Hallo zusammen.
Ich habe letzte Woche von meinem Vermieter ein Schreiben erhalten in dem er eine Mieterhöhung fordert aber sich dabei trotz meiner Hinweise nach wie vor auf falsche Zahlen beruft.
Aber deswegen schreibe ich noch einen eigenen Thread
Jedenfalls machte mich das stutzig und ich habe daraufhin die Mieterhöhung wegen Modernisierung die ich zum 1.1.2010 schon hatte noch einmal genauer unter die Lupe genommen.
Zur Fallbeschreibung.
Im August 2009 Informierte mich mein Vermieter dass die im Hause befindliche Öl-Zentralheizung aus dem Jahr 1974
1. wegen nicht entsprechens der Anforderungen aus der Immisionsschutzverordnung 1. BlmSch V und
2. der Vorschrift der EnEV das Kessel die vor 1978 instelliert wurden gegen Niedertemperatur oder Brennwertkessel aus zu tauschen sind.
Da die neue Heizung ca. bis zu 30% Heizkosten einsparen kann bezieht er sich auf den § 559 BGB bezüglich Mieterhöhungen bei Modernisierung.
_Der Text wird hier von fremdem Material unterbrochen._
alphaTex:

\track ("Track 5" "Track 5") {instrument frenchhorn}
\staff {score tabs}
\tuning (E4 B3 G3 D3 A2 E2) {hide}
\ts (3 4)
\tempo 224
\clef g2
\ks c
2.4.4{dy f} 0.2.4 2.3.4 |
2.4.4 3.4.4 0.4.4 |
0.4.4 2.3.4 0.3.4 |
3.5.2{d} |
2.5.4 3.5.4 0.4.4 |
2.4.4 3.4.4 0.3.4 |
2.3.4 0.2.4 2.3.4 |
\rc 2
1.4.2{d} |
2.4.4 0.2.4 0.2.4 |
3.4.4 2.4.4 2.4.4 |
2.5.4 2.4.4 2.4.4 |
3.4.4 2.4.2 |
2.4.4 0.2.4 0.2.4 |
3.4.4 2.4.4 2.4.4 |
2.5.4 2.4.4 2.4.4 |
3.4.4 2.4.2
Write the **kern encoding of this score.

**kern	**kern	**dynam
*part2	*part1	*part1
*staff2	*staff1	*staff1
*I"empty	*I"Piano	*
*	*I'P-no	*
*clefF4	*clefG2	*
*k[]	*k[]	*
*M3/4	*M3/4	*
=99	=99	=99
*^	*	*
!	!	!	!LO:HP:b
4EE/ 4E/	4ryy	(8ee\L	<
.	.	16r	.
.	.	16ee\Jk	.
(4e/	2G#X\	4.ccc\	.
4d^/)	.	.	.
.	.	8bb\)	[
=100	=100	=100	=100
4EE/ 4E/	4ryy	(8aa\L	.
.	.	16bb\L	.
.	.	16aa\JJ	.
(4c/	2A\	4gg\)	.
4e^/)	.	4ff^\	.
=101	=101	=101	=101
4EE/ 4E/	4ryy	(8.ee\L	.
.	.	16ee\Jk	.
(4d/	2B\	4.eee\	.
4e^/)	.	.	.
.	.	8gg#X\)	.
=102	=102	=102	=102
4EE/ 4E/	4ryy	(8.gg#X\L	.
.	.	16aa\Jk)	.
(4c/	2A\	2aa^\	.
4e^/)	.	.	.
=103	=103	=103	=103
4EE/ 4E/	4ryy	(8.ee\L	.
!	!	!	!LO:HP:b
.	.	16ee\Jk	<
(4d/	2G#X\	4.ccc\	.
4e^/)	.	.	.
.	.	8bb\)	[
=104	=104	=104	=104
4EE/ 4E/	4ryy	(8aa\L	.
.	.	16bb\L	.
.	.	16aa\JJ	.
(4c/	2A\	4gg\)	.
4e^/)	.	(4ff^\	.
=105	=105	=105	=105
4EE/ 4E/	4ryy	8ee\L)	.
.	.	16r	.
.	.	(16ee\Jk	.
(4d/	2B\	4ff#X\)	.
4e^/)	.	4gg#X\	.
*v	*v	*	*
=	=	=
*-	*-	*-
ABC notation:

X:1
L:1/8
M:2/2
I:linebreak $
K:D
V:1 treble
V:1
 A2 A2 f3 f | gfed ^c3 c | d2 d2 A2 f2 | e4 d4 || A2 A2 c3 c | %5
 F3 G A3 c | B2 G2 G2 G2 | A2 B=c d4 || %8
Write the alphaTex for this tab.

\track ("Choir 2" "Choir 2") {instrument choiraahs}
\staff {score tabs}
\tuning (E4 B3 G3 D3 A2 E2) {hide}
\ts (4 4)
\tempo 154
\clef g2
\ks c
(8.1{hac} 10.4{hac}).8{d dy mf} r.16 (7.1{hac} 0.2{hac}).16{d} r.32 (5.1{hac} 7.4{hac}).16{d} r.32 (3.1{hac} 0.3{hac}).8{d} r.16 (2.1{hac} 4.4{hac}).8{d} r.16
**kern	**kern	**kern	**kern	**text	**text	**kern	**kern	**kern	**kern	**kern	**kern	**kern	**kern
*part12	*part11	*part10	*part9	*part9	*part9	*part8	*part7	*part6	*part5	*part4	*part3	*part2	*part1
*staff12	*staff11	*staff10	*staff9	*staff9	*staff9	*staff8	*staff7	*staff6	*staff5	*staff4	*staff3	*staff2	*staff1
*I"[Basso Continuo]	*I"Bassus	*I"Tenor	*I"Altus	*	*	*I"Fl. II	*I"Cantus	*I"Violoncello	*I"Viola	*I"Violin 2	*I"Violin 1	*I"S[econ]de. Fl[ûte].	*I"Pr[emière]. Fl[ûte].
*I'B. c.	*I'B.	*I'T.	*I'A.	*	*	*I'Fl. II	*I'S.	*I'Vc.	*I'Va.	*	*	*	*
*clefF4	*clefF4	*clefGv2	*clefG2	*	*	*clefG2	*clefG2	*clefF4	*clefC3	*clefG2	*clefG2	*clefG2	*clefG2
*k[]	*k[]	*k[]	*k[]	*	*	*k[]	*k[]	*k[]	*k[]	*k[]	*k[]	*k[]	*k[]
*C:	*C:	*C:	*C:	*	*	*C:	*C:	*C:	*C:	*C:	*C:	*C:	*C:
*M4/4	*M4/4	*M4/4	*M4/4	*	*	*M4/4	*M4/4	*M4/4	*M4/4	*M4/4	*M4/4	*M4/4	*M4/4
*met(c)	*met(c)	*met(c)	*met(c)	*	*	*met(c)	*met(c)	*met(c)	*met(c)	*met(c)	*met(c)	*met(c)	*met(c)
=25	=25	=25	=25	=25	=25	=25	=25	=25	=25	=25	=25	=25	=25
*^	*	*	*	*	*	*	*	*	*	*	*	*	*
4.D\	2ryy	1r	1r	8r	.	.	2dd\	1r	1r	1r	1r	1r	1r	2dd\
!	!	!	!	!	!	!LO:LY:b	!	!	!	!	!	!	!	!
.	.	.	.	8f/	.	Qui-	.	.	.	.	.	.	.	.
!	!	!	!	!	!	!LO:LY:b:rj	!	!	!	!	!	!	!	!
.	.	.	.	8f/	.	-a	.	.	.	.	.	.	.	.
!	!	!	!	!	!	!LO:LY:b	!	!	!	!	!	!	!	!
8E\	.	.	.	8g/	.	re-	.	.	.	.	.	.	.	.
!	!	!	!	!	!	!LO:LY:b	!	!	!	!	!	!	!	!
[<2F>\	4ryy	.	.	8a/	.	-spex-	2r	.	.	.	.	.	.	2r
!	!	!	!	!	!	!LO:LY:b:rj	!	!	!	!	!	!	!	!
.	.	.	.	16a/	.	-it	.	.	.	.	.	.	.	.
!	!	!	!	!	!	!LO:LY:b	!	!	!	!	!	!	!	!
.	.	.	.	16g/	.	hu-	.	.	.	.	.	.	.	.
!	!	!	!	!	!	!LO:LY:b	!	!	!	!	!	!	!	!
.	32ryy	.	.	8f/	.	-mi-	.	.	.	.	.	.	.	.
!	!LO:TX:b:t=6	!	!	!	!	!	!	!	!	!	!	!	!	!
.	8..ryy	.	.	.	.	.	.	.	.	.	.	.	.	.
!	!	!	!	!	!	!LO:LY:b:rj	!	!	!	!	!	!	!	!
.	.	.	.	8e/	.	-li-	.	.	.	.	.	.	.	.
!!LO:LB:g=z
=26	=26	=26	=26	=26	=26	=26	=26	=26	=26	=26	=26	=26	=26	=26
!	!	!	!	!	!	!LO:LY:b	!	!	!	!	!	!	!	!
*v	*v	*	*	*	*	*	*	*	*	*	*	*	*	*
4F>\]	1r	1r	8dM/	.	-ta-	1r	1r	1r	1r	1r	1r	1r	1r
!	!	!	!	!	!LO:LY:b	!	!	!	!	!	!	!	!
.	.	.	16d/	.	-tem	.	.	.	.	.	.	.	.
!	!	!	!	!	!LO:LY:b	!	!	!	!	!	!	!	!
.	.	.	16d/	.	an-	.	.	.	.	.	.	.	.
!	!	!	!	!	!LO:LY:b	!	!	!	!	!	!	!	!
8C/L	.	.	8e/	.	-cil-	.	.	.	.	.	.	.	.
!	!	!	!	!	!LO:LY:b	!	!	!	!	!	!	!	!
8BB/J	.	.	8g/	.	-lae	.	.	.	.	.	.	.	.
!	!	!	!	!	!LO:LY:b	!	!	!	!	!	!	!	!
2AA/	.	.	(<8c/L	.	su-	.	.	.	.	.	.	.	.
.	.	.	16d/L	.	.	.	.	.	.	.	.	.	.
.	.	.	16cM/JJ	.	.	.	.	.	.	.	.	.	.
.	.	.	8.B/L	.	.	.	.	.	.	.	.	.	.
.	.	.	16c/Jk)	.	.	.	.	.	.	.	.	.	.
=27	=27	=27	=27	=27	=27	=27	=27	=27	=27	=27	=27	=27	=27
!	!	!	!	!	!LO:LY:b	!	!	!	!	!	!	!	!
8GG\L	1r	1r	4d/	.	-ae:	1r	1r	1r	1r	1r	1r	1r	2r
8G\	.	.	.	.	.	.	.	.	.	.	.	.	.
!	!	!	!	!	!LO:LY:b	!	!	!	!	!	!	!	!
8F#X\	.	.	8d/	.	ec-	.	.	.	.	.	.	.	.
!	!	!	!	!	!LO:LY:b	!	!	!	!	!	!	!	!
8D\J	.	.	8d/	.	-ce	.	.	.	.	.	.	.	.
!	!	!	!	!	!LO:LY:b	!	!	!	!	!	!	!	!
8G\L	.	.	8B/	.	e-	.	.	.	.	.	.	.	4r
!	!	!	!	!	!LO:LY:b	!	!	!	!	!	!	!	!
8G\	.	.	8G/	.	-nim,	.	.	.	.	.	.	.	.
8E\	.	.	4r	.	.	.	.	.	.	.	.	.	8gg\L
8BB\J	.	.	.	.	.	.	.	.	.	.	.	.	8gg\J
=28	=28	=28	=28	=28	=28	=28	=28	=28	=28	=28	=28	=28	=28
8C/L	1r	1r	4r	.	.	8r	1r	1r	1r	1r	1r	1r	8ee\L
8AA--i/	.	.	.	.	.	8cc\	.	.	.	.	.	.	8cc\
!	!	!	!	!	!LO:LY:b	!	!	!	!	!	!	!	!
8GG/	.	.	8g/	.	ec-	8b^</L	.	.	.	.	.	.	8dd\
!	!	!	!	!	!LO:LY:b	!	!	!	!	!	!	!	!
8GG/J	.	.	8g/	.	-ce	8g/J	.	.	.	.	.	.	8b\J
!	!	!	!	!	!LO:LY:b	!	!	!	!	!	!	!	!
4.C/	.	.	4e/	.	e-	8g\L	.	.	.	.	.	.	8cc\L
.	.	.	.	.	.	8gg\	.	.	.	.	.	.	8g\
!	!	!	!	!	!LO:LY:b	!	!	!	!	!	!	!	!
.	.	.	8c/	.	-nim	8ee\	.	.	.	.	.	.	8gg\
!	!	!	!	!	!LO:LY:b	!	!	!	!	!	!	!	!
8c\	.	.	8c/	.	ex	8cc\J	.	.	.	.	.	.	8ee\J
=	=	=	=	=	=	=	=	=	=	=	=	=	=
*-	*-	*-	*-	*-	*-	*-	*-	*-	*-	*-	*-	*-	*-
Er hat in der Folge die gesammten Kosten für die neue Heizung auf die zulässigen 11% umgelegt.
So weit so gut dachte ich.
Was ich mich und Euch jetzt aber frage ist, war das zu 100% eine Modernisierung, oder, da wir (die Mieter) die alte Heizung immer nur mit Frisieren über die Immisionsmessungen gebracht hatten und hier ein baldiges Ende ab zu sehen war, ist das dann nicht zu einem erheblichen Prozentsatz Instandhaltung?
Gerade auch in Hinsicht darauf dass er sie quasi tauschen musste.
Im Onlinemietrecht habe ich schon geschmökert aber für mein Verständniss nichts hilfreiches heraus ziehen können, da ich keinen Bezug zum Immisionsschutzgesetz finden konnte.
Für Hilfe wäre ich wirklich dankbar.